2. Close the lid and allow to ferment for at least three days at room temperature. Salsas have always been one of the more lively ferments and it makes a lot of noise. As the carbon dioxide escapes it brings some of that lovely juice with it, so place the jar on a dish to collect the juice and open it with care (although personally, I don’t mind being covered in salsa juice).
3. Once it’s ready, transfer to the fridge.
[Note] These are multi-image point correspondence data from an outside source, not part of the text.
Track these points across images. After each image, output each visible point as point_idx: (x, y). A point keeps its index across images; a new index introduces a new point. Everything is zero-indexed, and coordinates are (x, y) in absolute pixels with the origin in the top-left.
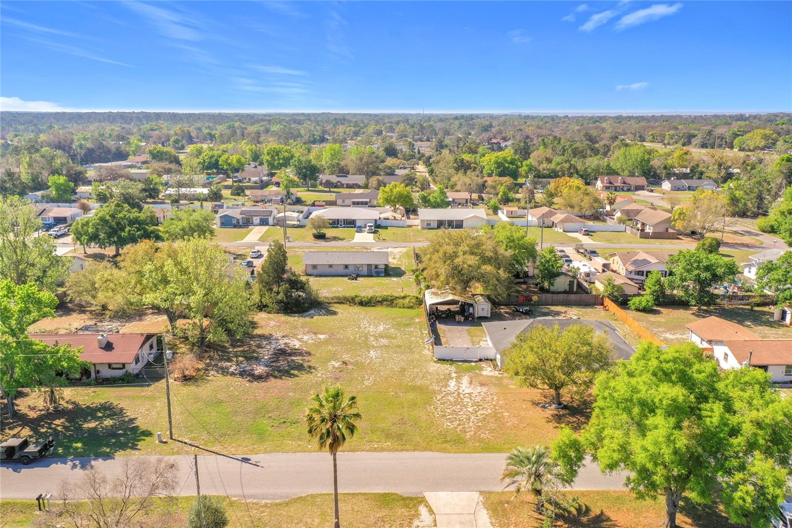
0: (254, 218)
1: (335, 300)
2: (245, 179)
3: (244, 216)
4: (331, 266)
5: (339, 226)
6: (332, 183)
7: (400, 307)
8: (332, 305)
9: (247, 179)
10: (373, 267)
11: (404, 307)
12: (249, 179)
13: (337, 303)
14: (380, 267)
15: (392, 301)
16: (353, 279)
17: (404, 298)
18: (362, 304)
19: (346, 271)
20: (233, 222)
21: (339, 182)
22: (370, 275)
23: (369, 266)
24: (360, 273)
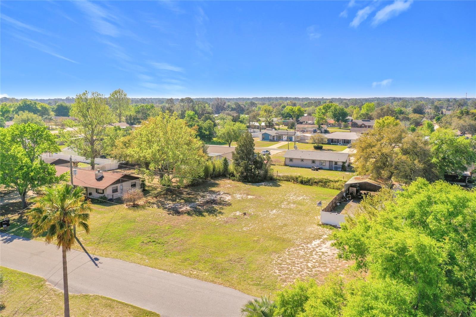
0: (284, 136)
1: (285, 179)
2: (304, 122)
3: (277, 134)
4: (302, 160)
5: (338, 144)
6: (358, 125)
7: (330, 188)
8: (281, 181)
9: (306, 122)
10: (334, 163)
11: (334, 188)
12: (307, 122)
13: (286, 181)
14: (339, 164)
15: (325, 183)
16: (314, 170)
17: (336, 182)
18: (302, 182)
19: (313, 165)
20: (270, 138)
21: (363, 124)
22: (330, 169)
23: (330, 162)
24: (323, 167)
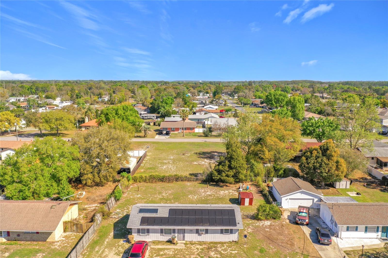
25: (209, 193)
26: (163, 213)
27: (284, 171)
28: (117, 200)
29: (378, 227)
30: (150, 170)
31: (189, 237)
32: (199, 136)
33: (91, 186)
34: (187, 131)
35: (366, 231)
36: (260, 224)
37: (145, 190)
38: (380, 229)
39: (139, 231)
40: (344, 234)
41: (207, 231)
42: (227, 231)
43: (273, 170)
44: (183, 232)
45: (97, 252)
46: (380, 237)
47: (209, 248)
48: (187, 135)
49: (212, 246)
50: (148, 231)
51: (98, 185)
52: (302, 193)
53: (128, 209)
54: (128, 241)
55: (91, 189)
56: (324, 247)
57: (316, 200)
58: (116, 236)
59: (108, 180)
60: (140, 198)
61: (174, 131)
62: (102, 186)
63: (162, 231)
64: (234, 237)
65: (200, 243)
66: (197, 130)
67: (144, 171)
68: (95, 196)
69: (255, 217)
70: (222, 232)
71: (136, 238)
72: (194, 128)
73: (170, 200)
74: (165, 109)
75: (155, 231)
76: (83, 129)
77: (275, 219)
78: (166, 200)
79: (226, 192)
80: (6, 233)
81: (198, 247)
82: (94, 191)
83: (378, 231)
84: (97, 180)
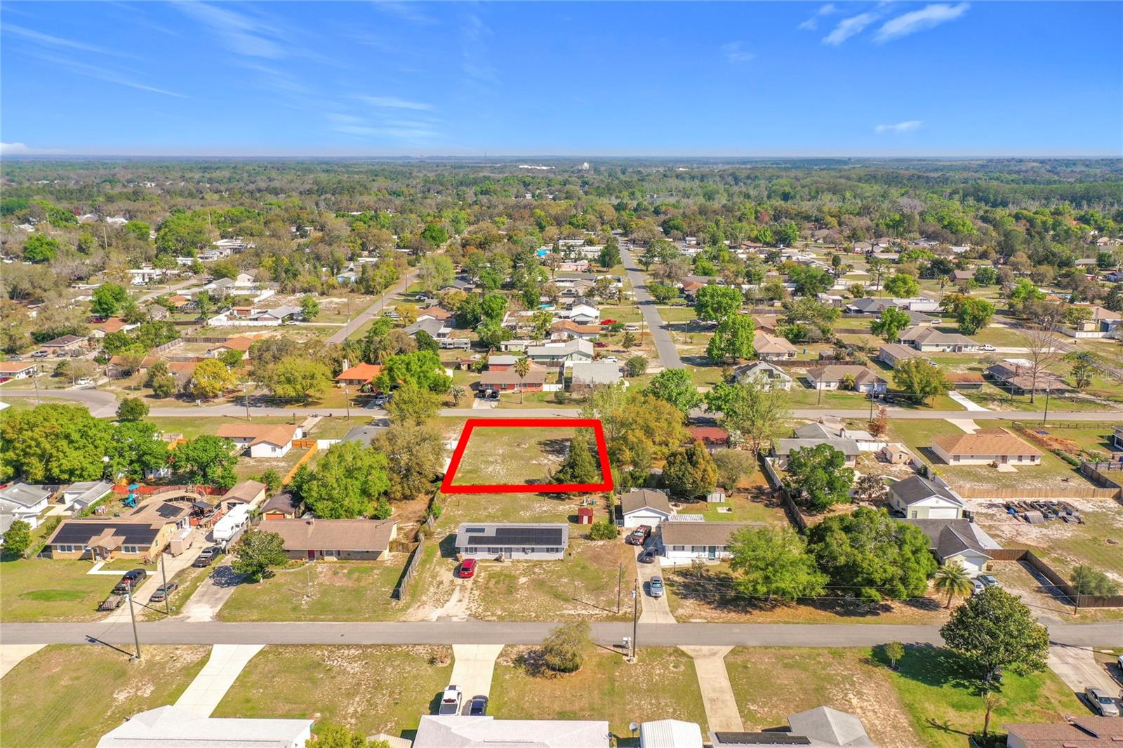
25: (545, 509)
26: (490, 532)
27: (644, 480)
28: (436, 518)
29: (705, 547)
30: (471, 475)
31: (516, 556)
32: (548, 402)
33: (400, 500)
34: (529, 389)
35: (693, 550)
36: (592, 543)
37: (467, 505)
38: (707, 549)
39: (467, 550)
40: (671, 553)
41: (533, 550)
42: (552, 550)
43: (630, 478)
44: (510, 550)
45: (429, 569)
46: (707, 556)
47: (535, 566)
48: (527, 399)
49: (538, 563)
50: (476, 550)
51: (405, 497)
52: (647, 510)
53: (450, 528)
54: (457, 559)
55: (399, 503)
56: (645, 564)
57: (663, 518)
58: (443, 555)
59: (419, 491)
60: (462, 515)
61: (505, 389)
62: (413, 499)
63: (489, 550)
64: (560, 556)
65: (527, 561)
66: (546, 388)
67: (463, 477)
68: (407, 513)
69: (589, 537)
70: (548, 550)
71: (464, 556)
72: (540, 385)
73: (498, 517)
74: (489, 330)
75: (482, 550)
76: (343, 385)
77: (610, 538)
78: (491, 518)
79: (567, 507)
80: (319, 553)
81: (524, 564)
82: (404, 506)
83: (705, 551)
84: (408, 492)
It will keep for at least six months once opened.
Vietnamese Pancakes With Kimchi
- 200g rice flour
- 1 small egg, lightly beaten
- 1 tsp ground turmeric
- 1/2 tsp sea salt
- 1 x 400ml tin of coconut milk
- 1 tbsp coconut oil, for cooking
- 200g kimchi
- 100g mung bean sprouts
- 30g mixed black and white sesame seeds
- 1/2 bunch of fresh coriander, chopped
- 1/2 bunch of fresh mint, chopped
- handful of fresh Thai basil, chopped
- sesame oil, for drizzling
- pinch of black pepper
1. First make the batter. Put the rice flour, egg, turmeric and salt in a bowl. Slowly pour in the coconut milk, whisking to avoid lumps. You’re after a thin crêpe batter, so add more coconut milk (or water) if necessary. Set aside to rest.
2. Melt the coconut oil in a large non-stick frying pan over a medium heat. Pour in a quarter of the batter and swirl it around to coat the pan. The edges can be thinner than the centre, which means they’ll be crispy. Once the underside is golden brown, flip the pancake over and cook the other side. Remove and keep warm while you make the remaining pancakes.
3. To serve, place a warm pancake on a serving dish and pile the kimchi, bean sprouts, sesame seeds and herbs on top. Drizzle with sesame oil, season with a pinch of freshly ground black pepper and serve.